Let $a = \{a_n\}_{n = 1}^{\infty}$ be inside $l_{\infty}$ where $l_{\infty}$ here is the sequences with supermum norm such that that norm is finite. Let $T : l_p \rightarrow l_p$ be defined as $Tx = \{x_na_n\}_{n = 1}^{\infty}$. I am wondering what is the norm here ?
I think it is $||a||_{\infty}$.
$\|T\| = \sup_{\|x\| = 1} \frac{\|Tx\|}{\|x\|} = \frac{\|x_na_n\|_p}{\|x_n\|_p}$. I think one has to use Cauchy-Schwarz here, but I am not sure how I can do it?
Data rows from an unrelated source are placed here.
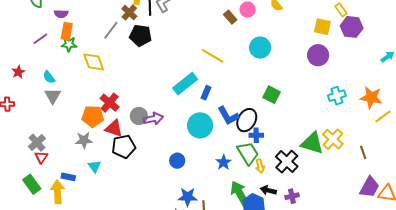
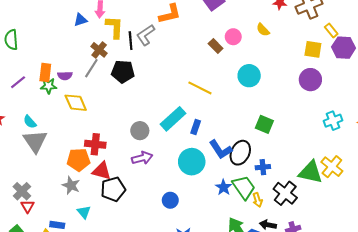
brown cross: (129, 12) -> (99, 50), moved
purple semicircle: (61, 14) -> (65, 76), moved
gray triangle: (53, 96) -> (35, 141), size x1.4
red cross: (110, 103) -> (95, 144), turned -30
gray circle: (139, 116) -> (140, 131), moved
blue cross: (256, 135) -> (263, 167), moved
gray star: (84, 140) -> (71, 185), turned 30
blue star: (224, 162) -> (224, 187), moved

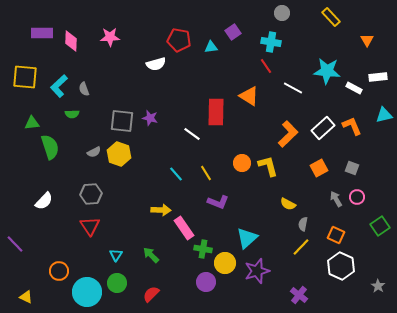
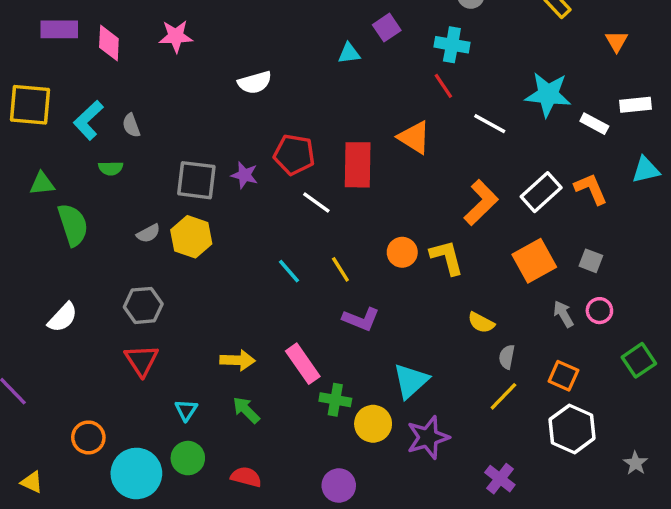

Let $n\in\mathbb N$ and let $e(n)\in\ell^p$ be the sequence such that$$e(n)_k=\begin{cases}1&\text{ if }k=n\\0&\text{ otherwise.}\end{cases}$$Then $\bigl\|e(n)\bigr\|_p=1$ and $\bigl|T\bigl(e(n)\bigr)\bigr|=|a_n|$. Therefore, $(\forall n\in\mathbb{n}):\|T\|\geqslant|a_n|$. Since this happens for each $n\in\mathbb N$, $\|T\|\geqslant\|a\|_\infty$.
On the other hand, if $\|x\|_p=1$, then$$\bigl|T(x)\bigr|=\sqrt[p]{\sum_{n=0}^\infty|a_nx_n|^p}\leqslant\|a\|_\infty\sqrt[p]{\sum_{n=0}^\infty|x_n|^p}=\|a\|_\infty\|x\|_p.$$So, $\|T\|=\|a\|_\infty$.